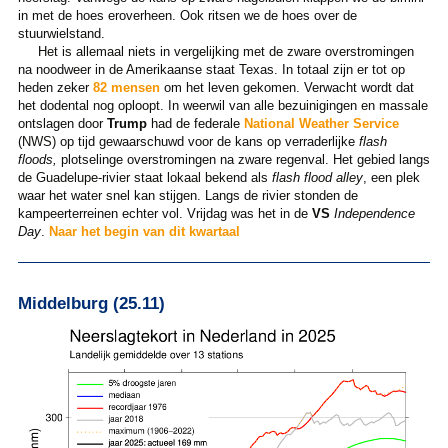
in met de hoes eroverheen. Ook ritsen we de hoes over de
stuurwielstand.
Het is allemaal niets in vergelijking met de zware overstromingen
na noodweer in de Amerikaanse staat Texas. In totaal zijn er tot op
heden zeker
82 mensen
om het leven gekomen. Verwacht wordt dat
het dodental nog oploopt. In weerwil van alle bezuinigingen en massale
ontslagen door
Trump
had de federale
National Weather Service
(NWS) op tijd gewaarschuwd voor de kans op verraderlijke
flash
floods,
plotselinge overstromingen na zware regenval. Het gebied langs
de Guadelupe-rivier staat lokaal bekend als
flash flood alley
, een plek
waar het water snel kan stijgen. Langs de rivier stonden de
kampeerterreinen echter vol. Vrijdag was het in de
VS
Independence
Day
.
Naar het begin van dit kwartaal
Middelburg (25.11)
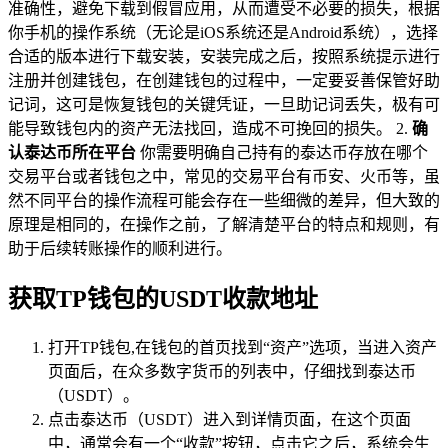
准确性，避免下载到假冒应用，从而遭受不必要的损失，根据
你手机的操作系统（无论是iOS系统还是Android系统），选择
合适的版本进行下载安装，安装完成之后，按照系统提示进行
注册并创建钱包，在创建钱包的过程中，一定要妥善保管好助
记词，这可是恢复钱包的关键凭证，一旦助记词丢失，极有可
能导致钱包内的资产无法找回，造成不可挽回的损失。 2.
确
认泰达币所在平台
你需要明确自己持有的泰达币存放在哪个
交易平台或者钱包之中，常见的交易平台有币安、火币等，虽
然不同平台的操作流程可能会存在一些细微的差异，但大致的
原理是相同的，在操作之前，了解清楚平台的特点和规则，有
助于后续转账操作的顺利进行。
获取TP钱包的USDT收款地址
打开TP钱包,在钱包的首页找到“资产”选项，当进入资产
页面后，在众多数字货币的列表中，仔细找到泰达币
（USDT）。
点击泰达币（USDT）进入到详情页面，在这个页面
中，通常会有一个“收款”按钮，点击它之后，系统会生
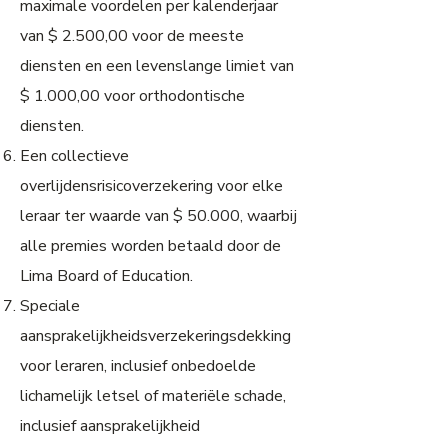
maximale voordelen per kalenderjaar
van $ 2.500,00 voor de meeste
diensten en een levenslange limiet van
$ 1.000,00 voor orthodontische
diensten.
Een collectieve
overlijdensrisicoverzekering voor elke
leraar ter waarde van $ 50.000, waarbij
alle premies worden betaald door de
Lima Board of Education.
Speciale
aansprakelijkheidsverzekeringsdekking
voor leraren, inclusief onbedoelde
lichamelijk letsel of materiële schade,
inclusief aansprakelijkheid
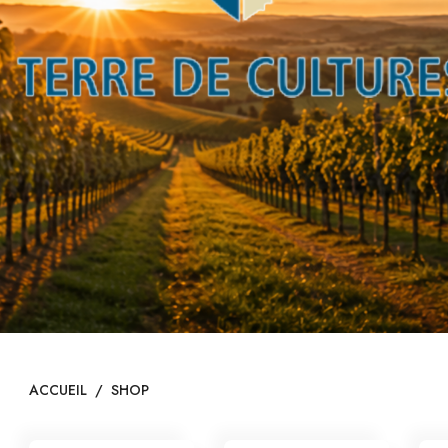
TRE GAMME
ACCUEIL
/
SHOP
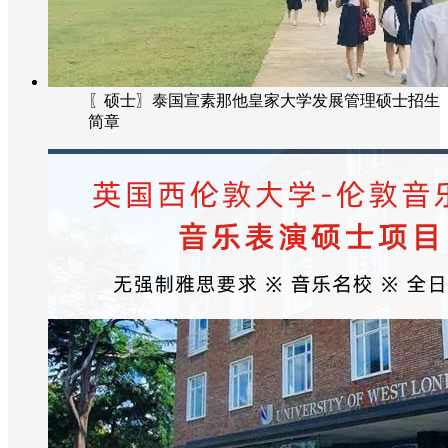
〖硕士〗泰国宣素那他皇家大学发展管理硕士招生
简章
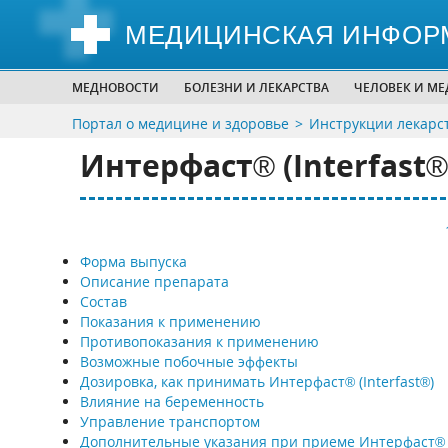
МЕДИЦИНСКАЯ ИНФОР
МЕДНОВОСТИ
БОЛЕЗНИ И ЛЕКАРСТВА
ЧЕЛОВЕК И М
Портал о медицине и здоровье
Инструкции лекарс
Интерфаст® (Interfast®
Форма выпуска
Описание препарата
Состав
Показания к применению
Противопоказания к применению
Возможные побочные эффекты
Дозировка, как принимать Интерфаст® (Interfast®)
Влияние на беременность
Управление транспортом
Дополнительные указания при приеме Интерфаст®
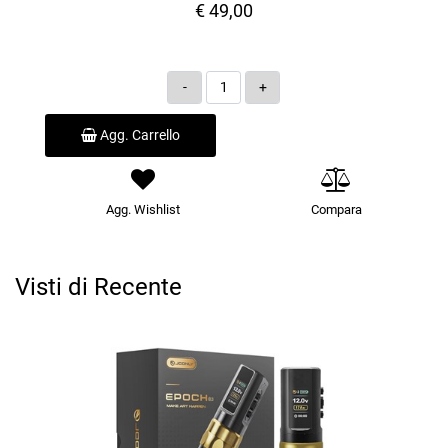
€ 49,00
Quantità
Agg. Carrello
Agg. Wishlist
Compara
Visti di Recente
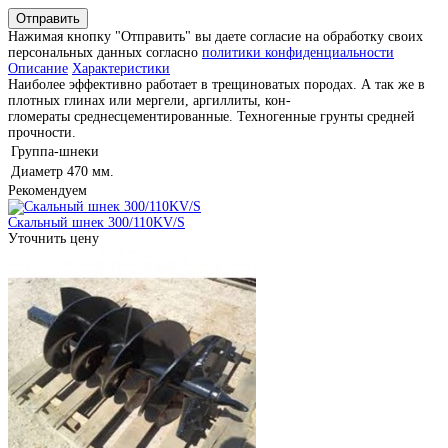
Отправить
Нажимая кнопку "Отправить" вы даете согласие на обработку своих
персональных данных согласно
политики конфиденциальности
Описание
Характеристики
Наиболее эффективно работает в трещиноватых породах. А так же в
плотных глинах или мергели, аргиллиты, кон-
гломераты среднесцементированные. Техногенные грунты средней
прочности.
Группа-шнеки
Диаметр
470 мм.
Рекомендуем
Скальный шнек 300/110KV/S
Уточнить цену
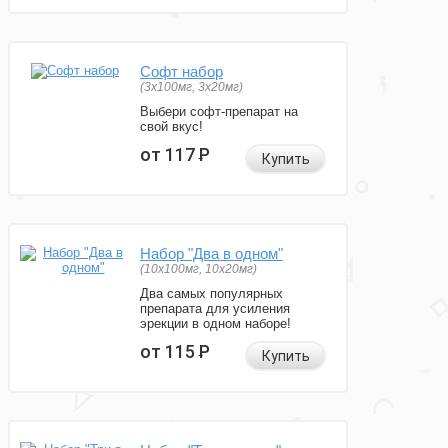
Софт набор
(3x100мг, 3x20мг)
Выбери софт-препарат на
свой вкус!
от 117
Р
Купить
Набор "Два в одном"
(10x100мг, 10x20мг)
Два самых популярных
препарата для усиления
эрекции в одном наборе!
от 115
Р
Купить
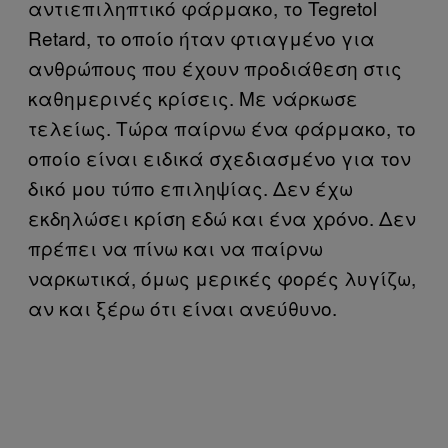
αντιεπιληπτικό φάρμακο, το Tegretol
Retard, το οποίο ήταν φτιαγμένο για
ανθρώπους που έχουν προδιάθεση στις
καθημερινές κρίσεις. Με νάρκωσε
τελείως. Τώρα παίρνω ένα φάρμακο, το
οποίο είναι ειδικά σχεδιασμένο για τον
δικό μου τύπο επιληψίας. Δεν έχω
εκδηλώσει κρίση εδώ και ένα χρόνο. Δεν
πρέπει να πίνω και να παίρνω
ναρκωτικά, όμως μερικές φορές λυγίζω,
αν και ξέρω ότι είναι ανεύθυνο.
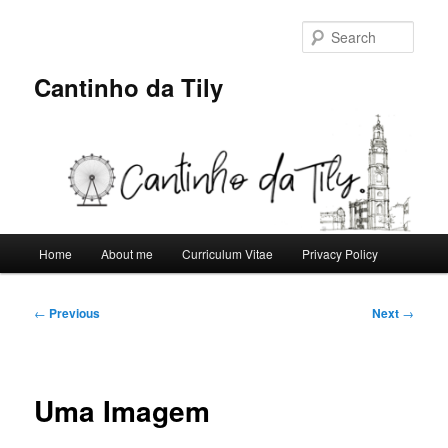
Skip
to
Sear
primary
content
Cantinho da Tily
Main
Home
About me
Curriculum Vitae
Privacy Policy
menu
Post
←
Previous
Next
→
navigation
Uma Imagem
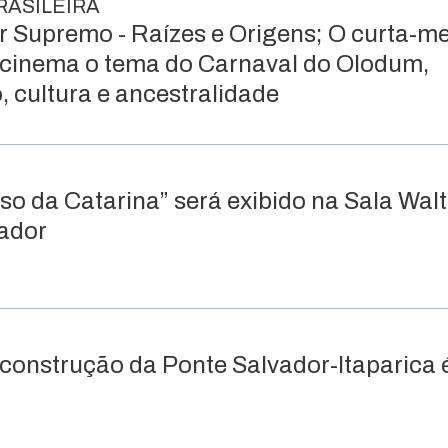
RASILEIRA
r Supremo - Raízes e Origens; O curta-
cinema o tema do Carnaval do Olodum,
 cultura e ancestralidade
o da Catarina” será exibido na Sala Walt
vador
onstrução da Ponte Salvador-Itaparica 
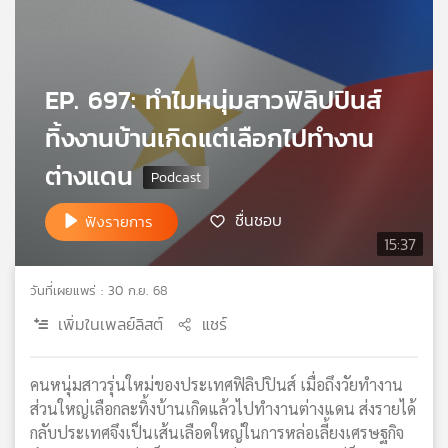
เครือ
ข่าย
วิทยุ
ไทย
EP. 697: ทำไมหนุ่มสาวฟิลิปปินส์
พี
ทิ้งงานบ้านเกิดแต่เลือกไปทำงาน
บี
เอส
ต่างแดน
ชื่นชอบ
ฟังรายการ
แผนที่
15:37
วิทยุ
เครือ
วันที่เผยแพร่ : 30 ก.ย. 68
ข่าย
เพิ่มในเพลย์ลิสต์
แชร์
คนหนุ่มสาวรุ่นใหม่ของประเทศฟิลิปปินส์ เมื่อถึงวัยทำงาน
ส่วนใหญ่เลือกละทิ้งบ้านเกิดแล้วไปทำงานต่างแดน ส่งรายได้
กลับประเทศจึงเป็นเส้นเลือดใหญ่ในการหล่อเลี้ยงเศรษฐกิจ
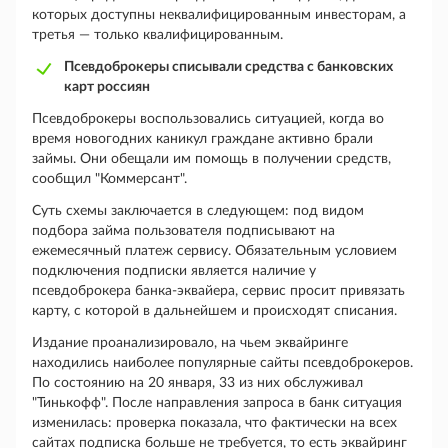
которых доступны неквалифицированным инвесторам, а
третья — только квалифицированным.
Псевдоброкеры списывали средства с банковских
карт россиян
Псевдоброкеры воспользовались ситуацией, когда во
время новогодних каникул граждане активно брали
займы. Они обещали им помощь в получении средств,
сообщил "Коммерсант".
Суть схемы заключается в следующем: под видом
подбора займа пользователя подписывают на
ежемесячный платеж сервису. Обязательным условием
подключения подписки является наличие у
псевдоброкера банка-эквайера, сервис просит привязать
карту, с которой в дальнейшем и происходят списания.
Издание проанализировало, на чьем эквайринге
находились наиболее популярные сайты псевдоброкеров.
По состоянию на 20 января, 33 из них обслуживал
"Тинькофф". После направления запроса в банк ситуация
изменилась: проверка показала, что фактически на всех
сайтах подписка больше не требуется, то есть эквайринг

○ ○ ○

Task description
Leaving the images out, print the records above exactly.

Answer space
in met de hoes eroverheen. Ook ritsen we de hoes over de
stuurwielstand.
Het is allemaal niets in vergelijking met de zware overstromingen
na noodweer in de Amerikaanse staat Texas. In totaal zijn er tot op
heden zeker
82 mensen
om het leven gekomen. Verwacht wordt dat
het dodental nog oploopt. In weerwil van alle bezuinigingen en massale
ontslagen door
Trump
had de federale
National Weather Service
(NWS) op tijd gewaarschuwd voor de kans op verraderlijke
flash
floods,
plotselinge overstromingen na zware regenval. Het gebied langs
de Guadelupe-rivier staat lokaal bekend als
flash flood alley
, een plek
waar het water snel kan stijgen. Langs de rivier stonden de
kampeerterreinen echter vol. Vrijdag was het in de
VS
Independence
Day
.
Naar het begin van dit kwartaal
Middelburg (25.11)
准确性，避免下载到假冒应用，从而遭受不必要的损失，根据
你手机的操作系统（无论是iOS系统还是Android系统），选择
合适的版本进行下载安装，安装完成之后，按照系统提示进行
注册并创建钱包，在创建钱包的过程中，一定要妥善保管好助
记词，这可是恢复钱包的关键凭证，一旦助记词丢失，极有可
能导致钱包内的资产无法找回，造成不可挽回的损失。 2.
确
认泰达币所在平台
你需要明确自己持有的泰达币存放在哪个
交易平台或者钱包之中，常见的交易平台有币安、火币等，虽
然不同平台的操作流程可能会存在一些细微的差异，但大致的
原理是相同的，在操作之前，了解清楚平台的特点和规则，有
助于后续转账操作的顺利进行。
获取TP钱包的USDT收款地址
打开TP钱包,在钱包的首页找到“资产”选项，当进入资产
页面后，在众多数字货币的列表中，仔细找到泰达币
（USDT）。
点击泰达币（USDT）进入到详情页面，在这个页面
中，通常会有一个“收款”按钮，点击它之后，系统会生
maximale voordelen per kalenderjaar
van $ 2.500,00 voor de meeste
diensten en een levenslange limiet van
$ 1.000,00 voor orthodontische
diensten.
Een collectieve
overlijdensrisicoverzekering voor elke
leraar ter waarde van $ 50.000, waarbij
alle premies worden betaald door de
Lima Board of Education.
Speciale
aansprakelijkheidsverzekeringsdekking
voor leraren, inclusief onbedoelde
lichamelijk letsel of materiële schade,
inclusief aansprakelijkheid
TRE GAMME
ACCUEIL
/
SHOP
〖硕士〗泰国宣素那他皇家大学发展管理硕士招生
简章
МЕДИЦИНСКАЯ ИНФОР
МЕДНОВОСТИ
БОЛЕЗНИ И ЛЕКАРСТВА
ЧЕЛОВЕК И М
Портал о медицине и здоровье
Инструкции лекарс
Интерфаст® (Interfast®
Форма выпуска
Описание препарата
Состав
Показания к применению
Противопоказания к применению
Возможные побочные эффекты
Дозировка, как принимать Интерфаст® (Interfast®)
Влияние на беременность
Управление транспортом
Дополнительные указания при приеме Интерфаст®
€ 49,00
Quantità
Agg. Carrello
Agg. Wishlist
Compara
Visti di Recente
Отправить
Нажимая кнопку "Отправить" вы даете согласие на обработку своих
персональных данных согласно
политики конфиденциальности
Описание
Характеристики
Наиболее эффективно работает в трещиноватых породах. А так же в
плотных глинах или мергели, аргиллиты, кон-
гломераты среднесцементированные. Техногенные грунты средней
прочности.
Группа-шнеки
Диаметр
470 мм.
Рекомендуем
Скальный шнек 300/110KV/S
Уточнить цену
Софт набор
(3x100мг, 3x20мг)
Выбери софт-препарат на
свой вкус!
от 117
Р
Купить
Набор "Два в одном"
(10x100мг, 10x20мг)
Два самых популярных
препарата для усиления
эрекции в одном наборе!
от 115
Р
Купить
αντιεπιληπτικό φάρμακο, το Tegretol
Retard, το οποίο ήταν φτιαγμένο για
ανθρώπους που έχουν προδιάθεση στις
καθημερινές κρίσεις. Με νάρκωσε
τελείως. Τώρα παίρνω ένα φάρμακο, το
οποίο είναι ειδικά σχεδιασμένο για τον
δικό μου τύπο επιληψίας. Δεν έχω
εκδηλώσει κρίση εδώ και ένα χρόνο. Δεν
πρέπει να πίνω και να παίρνω
ναρκωτικά, όμως μερικές φορές λυγίζω,
αν και ξέρω ότι είναι ανεύθυνο.
Skip
to
Sear
primary
content
Cantinho da Tily
Main
Home
About me
Curriculum Vitae
Privacy Policy
menu
Post
←
Previous
Next
→
navigation
Uma Imagem
RASILEIRA
r Supremo - Raízes e Origens; O curta-
cinema o tema do Carnaval do Olodum,
 cultura e ancestralidade
o da Catarina” será exibido na Sala Walt
vador
onstrução da Ponte Salvador-Itaparica 
เครือ
ข่าย
วิทยุ
ไทย
EP. 697: ทำไมหนุ่มสาวฟิลิปปินส์
พี
ทิ้งงานบ้านเกิดแต่เลือกไปทำงาน
บี
เอส
ต่างแดน
ชื่นชอบ
ฟังรายการ
แผนที่
15:37
วิทยุ
เครือ
วันที่เผยแพร่ : 30 ก.ย. 68
ข่าย
เพิ่มในเพลย์ลิสต์
แชร์
คนหนุ่มสาวรุ่นใหม่ของประเทศฟิลิปปินส์ เมื่อถึงวัยทำงาน
ส่วนใหญ่เลือกละทิ้งบ้านเกิดแล้วไปทำงานต่างแดน ส่งรายได้
กลับประเทศจึงเป็นเส้นเลือดใหญ่ในการหล่อเลี้ยงเศรษฐกิจ
которых доступны неквалифицированным инвесторам, а
третья — только квалифицированным.
Псевдоброкеры списывали средства с банковских
карт россиян
Псевдоброкеры воспользовались ситуацией, когда во
время новогодних каникул граждане активно брали
займы. Они обещали им помощь в получении средств,
сообщил "Коммерсант".
Суть схемы заключается в следующем: под видом
подбора займа пользователя подписывают на
ежемесячный платеж сервису. Обязательным условием
подключения подписки является наличие у
псевдоброкера банка-эквайера, сервис просит привязать
карту, с которой в дальнейшем и происходят списания.
Издание проанализировало, на чьем эквайринге
находились наиболее популярные сайты псевдоброкеров.
По состоянию на 20 января, 33 из них обслуживал
"Тинькофф". После направления запроса в банк ситуация
изменилась: проверка показала, что фактически на всех
сайтах подписка больше не требуется, то есть эквайринг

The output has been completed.